Spatiotemporal Intermittency Measurements in a Gas-Phase Near-Isotropic Turbulence Using High-Speed Dpiv and Wavelet Analysis

Abstract

AbstractRecently, Shy and his co-workers developed a new turbulent flow system that used a pair of counter-rotating fans and perforated plates to generate stationary near-isotropic turbulence, as verified by LDV measurements, for the study of premixed turbulent combustion processes. This paper evaluates for the first time the correlations between spatial and temporal properties of small-scale intermittency in such a fan-stirred near-isotropic turbulence. These spatiotemporal properties are obtained simultaneously via high-speed digital particle image velocimetry together with wavelet analyses. It is found that the wavelet energy spectra in the inertial range of near-isotropic region all exhibit a slope of nearly −5/3 which spans at least from 3Hz to 100Hz. Characteristic scales, including the integral time and length scales, Taylor microscales, and viscous dissipation scales, are identified without the use of Taylor hypothesis. Thus, a direct evaluation of Taylor hypothesis in near-isotropic turbulence with zero mean velocity can be made.
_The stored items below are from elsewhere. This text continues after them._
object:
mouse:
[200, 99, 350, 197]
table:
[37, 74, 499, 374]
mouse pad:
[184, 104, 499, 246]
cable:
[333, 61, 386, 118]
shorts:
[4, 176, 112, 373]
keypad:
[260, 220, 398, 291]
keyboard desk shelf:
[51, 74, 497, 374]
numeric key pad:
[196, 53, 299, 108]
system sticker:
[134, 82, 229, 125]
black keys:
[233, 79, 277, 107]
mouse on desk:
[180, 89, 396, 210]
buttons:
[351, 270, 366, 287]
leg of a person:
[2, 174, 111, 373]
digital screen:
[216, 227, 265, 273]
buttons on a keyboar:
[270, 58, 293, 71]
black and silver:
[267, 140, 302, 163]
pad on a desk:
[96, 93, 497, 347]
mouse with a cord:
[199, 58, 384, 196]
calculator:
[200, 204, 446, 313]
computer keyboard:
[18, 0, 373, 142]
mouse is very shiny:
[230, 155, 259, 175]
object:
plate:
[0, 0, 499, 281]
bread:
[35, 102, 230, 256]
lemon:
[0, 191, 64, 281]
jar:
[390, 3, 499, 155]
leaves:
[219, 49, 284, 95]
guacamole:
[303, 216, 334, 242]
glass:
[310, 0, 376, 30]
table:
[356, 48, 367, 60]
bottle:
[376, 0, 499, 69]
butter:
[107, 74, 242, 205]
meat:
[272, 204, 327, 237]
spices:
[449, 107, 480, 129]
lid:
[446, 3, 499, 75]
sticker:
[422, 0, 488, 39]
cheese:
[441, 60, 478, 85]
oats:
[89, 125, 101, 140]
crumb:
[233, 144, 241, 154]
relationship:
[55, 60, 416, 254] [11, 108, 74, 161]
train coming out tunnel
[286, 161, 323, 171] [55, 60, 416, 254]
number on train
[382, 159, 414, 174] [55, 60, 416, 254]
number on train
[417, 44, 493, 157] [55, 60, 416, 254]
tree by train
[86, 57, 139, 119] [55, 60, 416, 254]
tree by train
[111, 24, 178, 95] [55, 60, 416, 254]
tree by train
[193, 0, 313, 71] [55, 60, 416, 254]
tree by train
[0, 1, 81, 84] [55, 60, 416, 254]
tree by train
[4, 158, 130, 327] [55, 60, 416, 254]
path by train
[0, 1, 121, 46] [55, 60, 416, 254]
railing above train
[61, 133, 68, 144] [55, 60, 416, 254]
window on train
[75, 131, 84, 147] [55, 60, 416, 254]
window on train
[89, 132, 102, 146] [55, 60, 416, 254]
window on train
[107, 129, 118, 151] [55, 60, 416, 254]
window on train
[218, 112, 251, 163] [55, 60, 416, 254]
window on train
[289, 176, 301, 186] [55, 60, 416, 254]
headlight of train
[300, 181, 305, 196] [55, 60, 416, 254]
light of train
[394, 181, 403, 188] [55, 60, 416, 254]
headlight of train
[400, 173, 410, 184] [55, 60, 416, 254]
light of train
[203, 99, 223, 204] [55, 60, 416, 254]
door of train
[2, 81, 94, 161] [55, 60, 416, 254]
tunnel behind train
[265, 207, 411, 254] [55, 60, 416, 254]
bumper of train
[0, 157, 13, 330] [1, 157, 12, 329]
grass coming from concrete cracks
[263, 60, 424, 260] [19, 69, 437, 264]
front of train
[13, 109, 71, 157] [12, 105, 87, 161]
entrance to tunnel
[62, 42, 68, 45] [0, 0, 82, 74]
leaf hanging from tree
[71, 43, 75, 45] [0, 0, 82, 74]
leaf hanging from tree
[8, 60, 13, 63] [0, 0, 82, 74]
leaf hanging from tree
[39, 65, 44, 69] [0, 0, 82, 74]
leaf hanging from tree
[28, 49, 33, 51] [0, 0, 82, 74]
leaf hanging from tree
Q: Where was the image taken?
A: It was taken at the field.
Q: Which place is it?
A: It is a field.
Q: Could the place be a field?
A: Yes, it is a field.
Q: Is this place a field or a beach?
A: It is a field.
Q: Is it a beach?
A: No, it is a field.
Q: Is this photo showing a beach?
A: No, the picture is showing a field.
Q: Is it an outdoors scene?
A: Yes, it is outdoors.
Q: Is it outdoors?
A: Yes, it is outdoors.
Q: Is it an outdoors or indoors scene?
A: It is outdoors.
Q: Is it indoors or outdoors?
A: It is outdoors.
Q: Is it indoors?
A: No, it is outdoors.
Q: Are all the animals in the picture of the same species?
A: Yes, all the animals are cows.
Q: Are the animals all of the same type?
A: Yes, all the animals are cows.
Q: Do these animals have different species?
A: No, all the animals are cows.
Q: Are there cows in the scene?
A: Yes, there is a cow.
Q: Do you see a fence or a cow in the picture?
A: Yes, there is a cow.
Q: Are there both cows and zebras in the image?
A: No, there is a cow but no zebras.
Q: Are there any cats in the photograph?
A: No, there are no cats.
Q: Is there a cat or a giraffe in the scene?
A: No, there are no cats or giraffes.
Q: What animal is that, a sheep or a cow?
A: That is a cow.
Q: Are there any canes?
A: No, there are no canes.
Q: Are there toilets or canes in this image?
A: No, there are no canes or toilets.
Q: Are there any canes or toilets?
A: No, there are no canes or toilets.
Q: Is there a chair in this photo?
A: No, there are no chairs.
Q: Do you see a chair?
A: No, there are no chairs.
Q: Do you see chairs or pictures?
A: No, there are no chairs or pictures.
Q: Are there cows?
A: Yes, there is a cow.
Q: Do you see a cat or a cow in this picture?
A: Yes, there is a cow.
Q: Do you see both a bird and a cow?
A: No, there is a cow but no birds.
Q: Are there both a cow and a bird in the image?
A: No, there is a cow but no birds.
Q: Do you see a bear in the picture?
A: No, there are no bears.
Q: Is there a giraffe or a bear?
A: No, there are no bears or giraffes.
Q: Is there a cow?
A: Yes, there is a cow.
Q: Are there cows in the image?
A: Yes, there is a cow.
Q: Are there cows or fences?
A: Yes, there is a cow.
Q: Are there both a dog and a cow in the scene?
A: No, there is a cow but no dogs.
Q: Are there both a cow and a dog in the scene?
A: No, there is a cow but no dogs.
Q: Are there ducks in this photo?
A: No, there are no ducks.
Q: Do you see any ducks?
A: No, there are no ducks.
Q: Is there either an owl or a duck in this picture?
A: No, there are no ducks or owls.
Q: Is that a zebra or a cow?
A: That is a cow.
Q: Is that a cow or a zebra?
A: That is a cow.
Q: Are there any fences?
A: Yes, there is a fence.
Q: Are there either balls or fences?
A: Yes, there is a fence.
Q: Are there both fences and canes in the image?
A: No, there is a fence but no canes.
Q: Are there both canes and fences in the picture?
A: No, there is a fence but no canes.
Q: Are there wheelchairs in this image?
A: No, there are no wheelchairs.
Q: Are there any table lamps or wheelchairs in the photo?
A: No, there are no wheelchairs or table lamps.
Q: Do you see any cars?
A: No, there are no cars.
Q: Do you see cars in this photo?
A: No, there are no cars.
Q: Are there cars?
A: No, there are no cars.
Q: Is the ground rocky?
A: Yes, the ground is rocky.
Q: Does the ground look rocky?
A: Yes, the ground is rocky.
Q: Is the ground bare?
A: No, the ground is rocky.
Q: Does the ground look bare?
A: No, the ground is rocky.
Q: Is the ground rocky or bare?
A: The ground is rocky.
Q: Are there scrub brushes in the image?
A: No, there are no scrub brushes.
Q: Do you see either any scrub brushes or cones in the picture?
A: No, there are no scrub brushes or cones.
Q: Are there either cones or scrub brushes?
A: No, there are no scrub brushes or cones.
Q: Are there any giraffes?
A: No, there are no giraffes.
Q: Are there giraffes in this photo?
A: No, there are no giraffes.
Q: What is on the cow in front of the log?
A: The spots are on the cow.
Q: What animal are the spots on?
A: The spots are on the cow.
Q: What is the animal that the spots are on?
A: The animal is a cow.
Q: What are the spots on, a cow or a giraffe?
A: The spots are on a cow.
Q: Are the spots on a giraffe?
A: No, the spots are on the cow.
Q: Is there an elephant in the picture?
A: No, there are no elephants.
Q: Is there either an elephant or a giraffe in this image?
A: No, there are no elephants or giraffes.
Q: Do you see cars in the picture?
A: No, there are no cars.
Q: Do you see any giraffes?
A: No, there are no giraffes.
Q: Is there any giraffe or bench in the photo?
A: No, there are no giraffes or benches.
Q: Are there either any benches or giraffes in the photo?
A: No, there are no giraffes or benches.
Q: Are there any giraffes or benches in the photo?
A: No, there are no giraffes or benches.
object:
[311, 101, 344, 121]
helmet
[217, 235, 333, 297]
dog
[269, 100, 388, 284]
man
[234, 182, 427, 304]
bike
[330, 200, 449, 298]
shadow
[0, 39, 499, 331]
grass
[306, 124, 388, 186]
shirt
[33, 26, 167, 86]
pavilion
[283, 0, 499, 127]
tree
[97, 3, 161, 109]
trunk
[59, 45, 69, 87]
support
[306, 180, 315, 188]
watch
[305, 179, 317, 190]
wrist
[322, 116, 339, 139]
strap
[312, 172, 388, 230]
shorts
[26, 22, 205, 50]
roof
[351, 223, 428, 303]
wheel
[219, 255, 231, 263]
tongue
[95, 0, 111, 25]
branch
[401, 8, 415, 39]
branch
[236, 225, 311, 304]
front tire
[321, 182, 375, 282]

From variations of the flatness factor, equivalent to the 4th order velocity structure function, in the spatial and time domains, it is found that the characteristic spatial and temporal intermittent scales of intense vorticity structures in the dissipation range of the fan-stirred near-isotropic turbulence occur around 5 ∼ 8η and τk, respectively, where η and τk are the Kolmogorov length and time scales. These results are useful for further study of particle settling in turbulence, a problem of both engineering and geophysical interest.